New Laws affecting Veterinary Care
From a legislative standpoint, there are some significant changes either in the works, or already passed, that will affect the veterinary community.
- The PAWs Act of 2024 has bipartisan support and should go through. It allows consumers to utilize HSA (health savings accounts) or FSA (flex spending accounts) to pay for vet bills or pet insurance.
- The definition of a VCPR (veterinary/ client/ patient relationship) is changing as well. How we as vets establish this VCPR was drastically changed in California in 2024. A telehealth consultation is now sufficient to create a VCPR and from that telehealth consult, a veterinarian can prescribe medications. These are slippery slopes as these kinds of laws could open a Pandora’s Box of problems. In my mind, something like this creates more potential issues than solves problems. Colorado (in the last week) has introduced a bill that looks a lot like the California bill.
- In the veterinary world, one of the hottest legislative topics has been the passage of Prop 129 here in Colorado. Because there was very little support from the veterinary community (virtually all of the professional organizations within veterinary medicine opposed Prop 129), there is some shock that the proposition was passed. Prop 129 in Colorado creates a “Mid-Level Practitioner,” who will theoretically be allowed to practice veterinary medicine – able to diagnose, create a treatment plan, and perform surgery. This, with an educational experience of 53 credit hours – 40 of which would be online – and only 13 hours of in-person training. Put plainly, this is dangerous for animals, consumers, and our food supply. It is honestly an insult to the veterinary students putting in time and money to become veterinarians.
New Practice Models
Many of the factors listed above are contributing to changing models of how equine practices work. As horse owners, when you see your vet change their hours, how they provide emergency services, and generally make an effort to carry less workload in a weeks’ time, don’t be surprised. Trying to be efficient in an inherently inefficient business that has us driving all over the countryside is the new target for most of us.
Some examples of these efforts are: cooperatives of smaller practices coming together to provide emergency care; emergency-only practices to relieve the “normal” vet after 5 pm; and veterinarians providing tele-triage services for the overnight hours. All of these and many more novel ideas are being tested to help decrease attrition and attract new veterinary talent into the equine veterinary workforce.
I could write pages more from the Business News Hour, but we will call these the highlights and pertinent things for Colorado in particular. I could also write a tome regarding the state of the equine veterinary industry. It’s a passion of mine, and our industry is changing at many levels, including economics, shrinkage, and technological changes. Just to name a few of the vital ones.
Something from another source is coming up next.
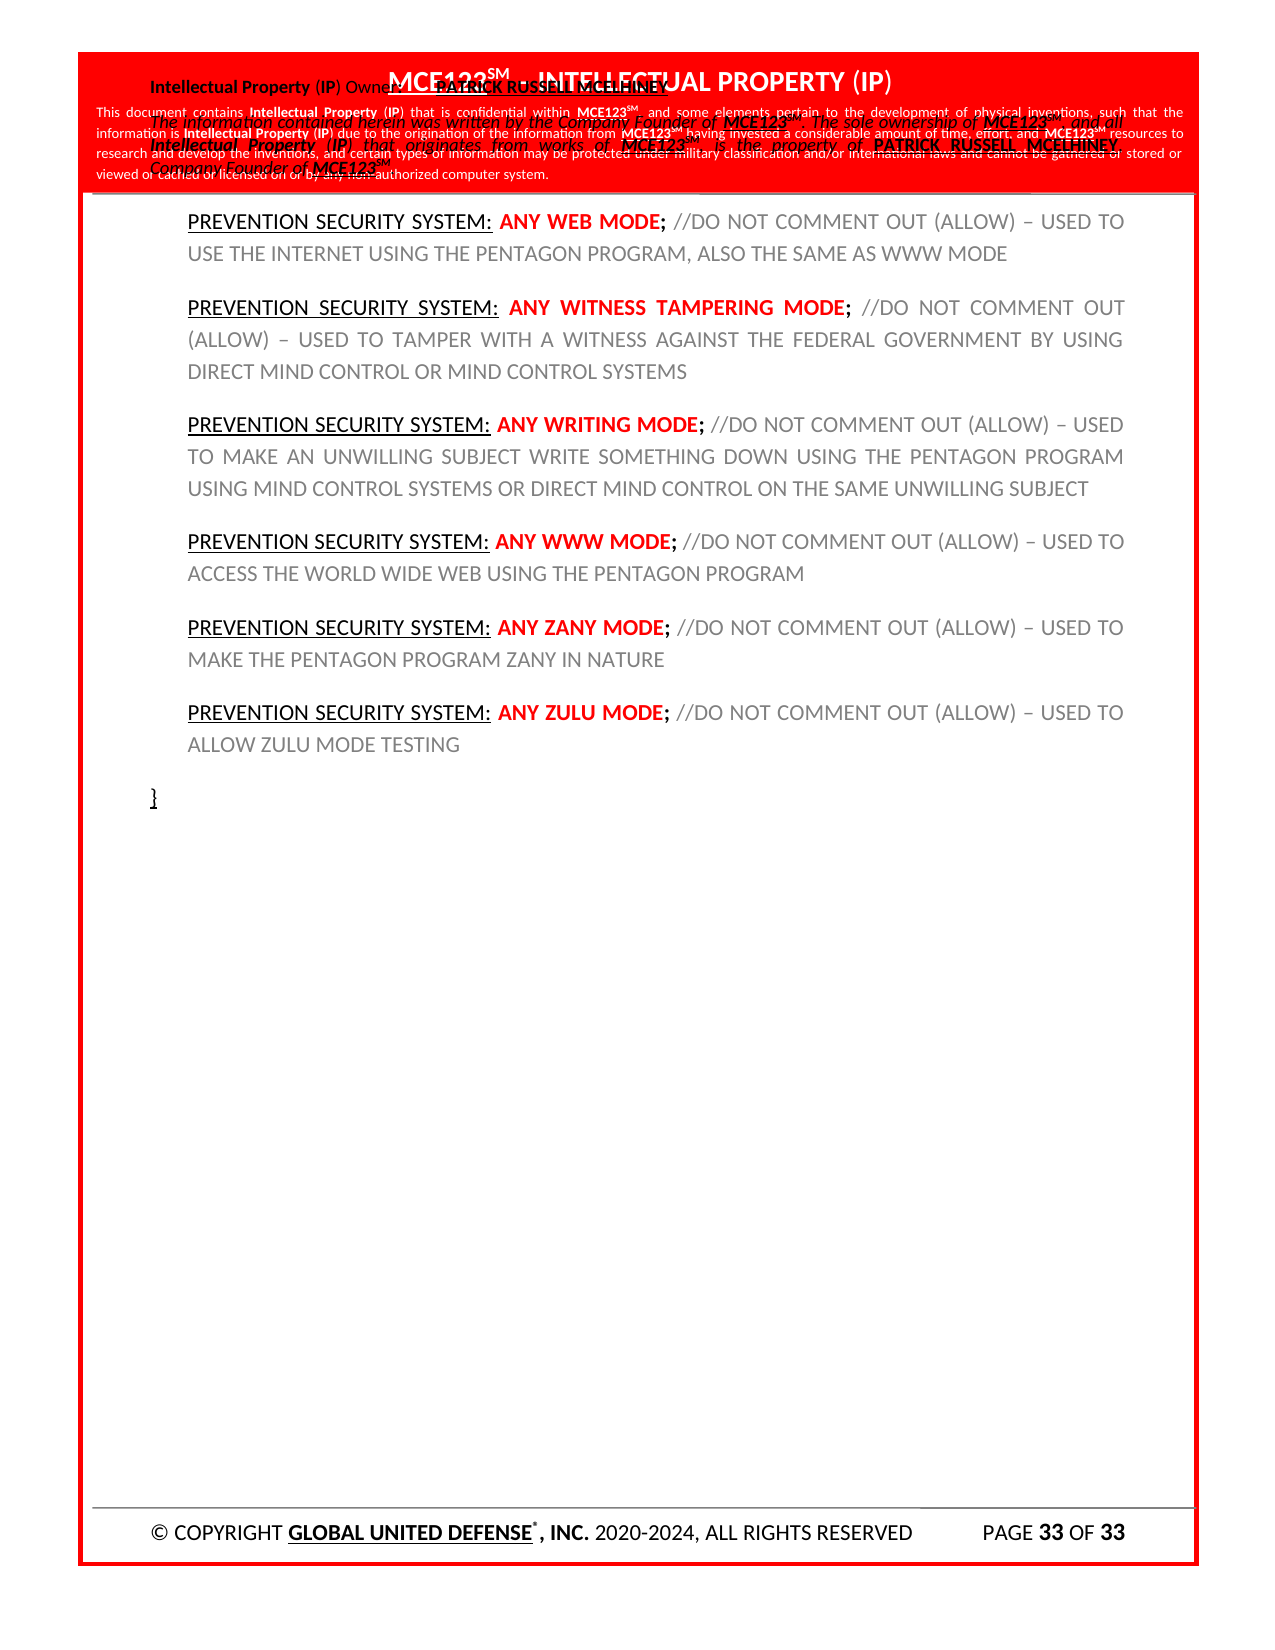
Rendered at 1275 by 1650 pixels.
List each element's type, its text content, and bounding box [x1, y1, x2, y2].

As these times change, I believe the interaction and the exchange of care for our equine patients will change as well. The level of accountability of the horse owner (or an agent of that owner), will have to increase. For example, in an emergency situation, it may become regular to begin with a telehealth consult, followed by (depending on the state of the horse), trailering the horse to the veterinarian, rather than the vet coming to you.
Costs of equine veterinary care are already on the rise, and without understanding and the horse owning community taking some of the above-mentioned accountability, there will be fewer equine veterinarians, which will lead to a supply and demand issue, driving prices even higher. Helping and understanding the conditions and nuances that are happening with equine vets will at some level allow horse owners to control their own destiny.